As a young man, C.S. “Jack” Lewis began reading a poem by Henry Wadsworth Longfellow entitled “Tegner’s Drapa.”  The initial lines of this poem, which were reflecting on a scene from Old Norse mythology, cast a spell over young Jack:

I heard a voice, that cried,

“Balder the Beautiful

Is dead, is dead!”

Years later, in his auto-biography Lewis looked back on what “happened” when he first took in those words: “I knew nothing about Balder; but instantly I was uplifted into huge regions of northern sky, I desired with almost sickening intensity something never to be described (except that it is cold, spacious, severe, pale, and remote) and then… found myself at the very same moment already falling out of that desire and wishing I were back in it”

Indeed, “we read to know we’re not alone.”  As he writes of his sense while first reading this poem, Lewis describes to a T my perception as I look back at the Cherry Creek and Boulder affairs.  What happened in those moments?  A pleasure, tied to an occurrence, yet that is so much more than what the total elements of that occurrence could allow.  In fact, the word “pleasure” can’t do the feeling justice.  Moreover, the word “feeling” is also insufficient.  

Also, these “something[s] never to be described” simply can’t be reconstructed and entered into again.  As memory serves, Lewis tried; young Jack read those same lines again and again in order to regain what he had experienced, but to no avail.  This sweet longing, coming out of the sense that, in an otherwise ordinary moment, you’ve brushed up against something vast and beautiful and mysterious . . . can’t be grasped for long.  It can be remembered but won’t be summoned to your experience again.  Call it a precious and fleeting gift.  

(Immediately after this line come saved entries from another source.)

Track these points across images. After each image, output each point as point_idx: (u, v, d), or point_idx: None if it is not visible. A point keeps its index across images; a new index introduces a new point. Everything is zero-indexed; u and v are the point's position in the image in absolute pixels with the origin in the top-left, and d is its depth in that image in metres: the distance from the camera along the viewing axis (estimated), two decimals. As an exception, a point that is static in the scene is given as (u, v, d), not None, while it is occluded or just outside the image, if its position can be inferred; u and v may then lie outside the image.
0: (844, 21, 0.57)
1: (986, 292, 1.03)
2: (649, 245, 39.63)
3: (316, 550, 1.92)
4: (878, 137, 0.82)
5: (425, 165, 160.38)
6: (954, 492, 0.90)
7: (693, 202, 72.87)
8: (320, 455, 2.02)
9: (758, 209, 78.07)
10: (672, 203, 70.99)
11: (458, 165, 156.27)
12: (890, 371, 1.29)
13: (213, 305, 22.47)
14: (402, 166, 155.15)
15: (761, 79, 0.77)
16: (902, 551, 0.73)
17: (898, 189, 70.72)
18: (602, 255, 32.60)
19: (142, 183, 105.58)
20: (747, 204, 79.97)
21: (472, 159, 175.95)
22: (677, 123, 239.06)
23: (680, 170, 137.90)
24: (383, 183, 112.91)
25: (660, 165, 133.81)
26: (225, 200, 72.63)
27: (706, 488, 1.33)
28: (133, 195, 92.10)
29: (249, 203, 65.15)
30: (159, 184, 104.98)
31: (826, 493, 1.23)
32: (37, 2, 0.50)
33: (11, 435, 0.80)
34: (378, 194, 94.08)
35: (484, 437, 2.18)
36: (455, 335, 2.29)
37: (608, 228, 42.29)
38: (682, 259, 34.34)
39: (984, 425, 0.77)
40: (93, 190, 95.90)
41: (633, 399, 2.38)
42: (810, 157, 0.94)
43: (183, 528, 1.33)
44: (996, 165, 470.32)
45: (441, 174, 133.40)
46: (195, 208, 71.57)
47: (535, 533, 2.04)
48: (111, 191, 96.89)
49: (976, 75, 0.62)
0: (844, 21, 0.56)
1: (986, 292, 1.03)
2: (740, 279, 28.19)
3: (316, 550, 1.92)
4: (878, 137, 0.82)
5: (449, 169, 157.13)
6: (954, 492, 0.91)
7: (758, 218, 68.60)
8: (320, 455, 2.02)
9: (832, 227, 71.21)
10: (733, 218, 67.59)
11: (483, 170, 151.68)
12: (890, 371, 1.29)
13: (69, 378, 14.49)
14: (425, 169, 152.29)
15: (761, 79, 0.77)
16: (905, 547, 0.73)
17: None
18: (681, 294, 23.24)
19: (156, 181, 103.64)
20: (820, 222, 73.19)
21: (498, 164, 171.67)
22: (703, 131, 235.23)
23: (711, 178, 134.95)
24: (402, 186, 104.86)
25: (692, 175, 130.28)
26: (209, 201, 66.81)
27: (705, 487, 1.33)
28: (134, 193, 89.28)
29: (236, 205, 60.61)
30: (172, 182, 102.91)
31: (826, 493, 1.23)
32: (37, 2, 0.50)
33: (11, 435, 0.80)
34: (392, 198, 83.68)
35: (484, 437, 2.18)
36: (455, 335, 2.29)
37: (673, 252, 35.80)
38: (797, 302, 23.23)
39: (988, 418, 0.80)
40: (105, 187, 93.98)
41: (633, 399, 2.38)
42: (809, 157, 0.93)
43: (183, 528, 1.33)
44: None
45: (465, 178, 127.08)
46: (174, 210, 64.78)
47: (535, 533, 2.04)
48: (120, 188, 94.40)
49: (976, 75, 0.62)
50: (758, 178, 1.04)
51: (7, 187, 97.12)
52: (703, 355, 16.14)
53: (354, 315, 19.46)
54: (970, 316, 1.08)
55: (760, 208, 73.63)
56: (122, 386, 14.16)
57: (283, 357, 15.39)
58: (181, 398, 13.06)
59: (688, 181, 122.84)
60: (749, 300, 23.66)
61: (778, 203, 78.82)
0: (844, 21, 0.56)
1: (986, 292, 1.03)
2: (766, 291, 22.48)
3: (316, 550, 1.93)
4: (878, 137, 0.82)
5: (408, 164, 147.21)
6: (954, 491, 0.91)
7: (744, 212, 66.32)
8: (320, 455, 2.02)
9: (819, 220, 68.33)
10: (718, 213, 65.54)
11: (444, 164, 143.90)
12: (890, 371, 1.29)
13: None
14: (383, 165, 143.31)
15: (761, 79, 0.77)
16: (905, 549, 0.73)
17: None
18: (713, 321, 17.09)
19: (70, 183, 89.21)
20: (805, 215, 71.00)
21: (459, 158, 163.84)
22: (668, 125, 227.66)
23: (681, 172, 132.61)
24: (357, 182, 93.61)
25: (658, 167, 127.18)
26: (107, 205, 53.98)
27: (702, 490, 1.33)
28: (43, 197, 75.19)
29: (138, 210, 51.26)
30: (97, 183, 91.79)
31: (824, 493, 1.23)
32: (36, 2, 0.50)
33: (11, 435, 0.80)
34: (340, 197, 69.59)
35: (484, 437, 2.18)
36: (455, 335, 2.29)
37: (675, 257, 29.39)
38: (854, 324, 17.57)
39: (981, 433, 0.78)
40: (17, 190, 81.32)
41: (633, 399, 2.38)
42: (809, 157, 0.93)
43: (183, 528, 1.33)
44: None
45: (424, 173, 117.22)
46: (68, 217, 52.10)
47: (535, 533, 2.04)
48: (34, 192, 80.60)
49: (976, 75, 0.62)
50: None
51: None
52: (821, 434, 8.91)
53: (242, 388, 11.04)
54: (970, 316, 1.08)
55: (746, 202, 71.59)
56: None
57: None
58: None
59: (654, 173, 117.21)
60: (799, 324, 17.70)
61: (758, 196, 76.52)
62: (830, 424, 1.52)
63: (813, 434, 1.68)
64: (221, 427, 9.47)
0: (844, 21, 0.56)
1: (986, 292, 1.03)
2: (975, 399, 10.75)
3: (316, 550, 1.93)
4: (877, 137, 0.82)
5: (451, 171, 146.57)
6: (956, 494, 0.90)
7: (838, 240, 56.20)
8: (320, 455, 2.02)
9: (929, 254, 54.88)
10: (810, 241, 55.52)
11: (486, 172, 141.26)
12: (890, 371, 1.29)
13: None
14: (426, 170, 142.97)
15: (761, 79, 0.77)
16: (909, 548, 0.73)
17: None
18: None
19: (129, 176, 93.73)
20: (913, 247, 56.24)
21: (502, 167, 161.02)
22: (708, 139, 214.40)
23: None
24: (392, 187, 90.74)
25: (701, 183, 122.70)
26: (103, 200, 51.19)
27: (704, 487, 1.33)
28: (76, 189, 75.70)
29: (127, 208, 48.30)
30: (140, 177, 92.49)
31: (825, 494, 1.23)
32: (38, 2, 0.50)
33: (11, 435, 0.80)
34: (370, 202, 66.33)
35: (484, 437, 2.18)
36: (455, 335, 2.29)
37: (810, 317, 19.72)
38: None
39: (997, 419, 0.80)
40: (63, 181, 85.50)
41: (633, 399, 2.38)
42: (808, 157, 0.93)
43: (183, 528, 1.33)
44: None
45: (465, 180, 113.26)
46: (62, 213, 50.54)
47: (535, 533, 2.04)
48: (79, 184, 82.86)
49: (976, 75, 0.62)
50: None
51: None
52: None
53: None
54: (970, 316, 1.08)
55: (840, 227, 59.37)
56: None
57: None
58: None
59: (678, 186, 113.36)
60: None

Brothers and sisters of EBC – I’ve rambled far too long and let me get to my conclusion: I believe that these surprising, unbeckoned, deep longings are more than what Augustine described as “humanity’s innate desire for the infinite.”  That doesn’t quite get to what’s going on.  I interpret these “Balder/Boulder” moments as instances of common grace, we are given a bit of natural revelation, God is near to us.  (The fact that God drew near as I was playing hooky can be chalked up to “God works in mysterious ways his wonders to perform.”)    

Let me be clear: encountering God in this way doesn’t bring anyone out of his sin.  Even after this gift of pleasure and the subsequent longing, the soul that is in darkness is still in darkness.  

But what these encounters do is expand the horizons.  After “Balder/Boulder,” with new ears we hear the truth that in the Almighty’s presence is fulness of joy; at thy right hand there are pleasures for evermore.  Yes!  Please!  More!  At Cherry Creek we’ve been given a taste of something (Someone!) and now we want the full cup.  Now going to God’s heaven means more, much more, than ever before.  Saved from hell – yes.  But I’d been given a momentary taste of what we’ve been saved to – knowing God.    

Verily, after “Balder/Boulder” knowing God isn’t merely a noble phrase: our view of God expands.  Now to our former notions of him we need to add on: Vast.  Other.  Frightening.  Old.  And even our grasp of the old ideas change: definitions of goodness, holiness, beauty unfurl into something much larger than before.  

I want to add a few implications of this, but have already pushed your patience.  Later on though…

Most of the time… almost all of the time…perhaps all of the time, we’re given the Scripture, worshiping with the Church, prayer.  The means of special grace coming from special revelation.  They are sufficient.  And glorious.  Glorious I say again!  

But as the snow falls and I reflect, I’m also grateful for the common grace that Tonia’s kind call Sehnsucht.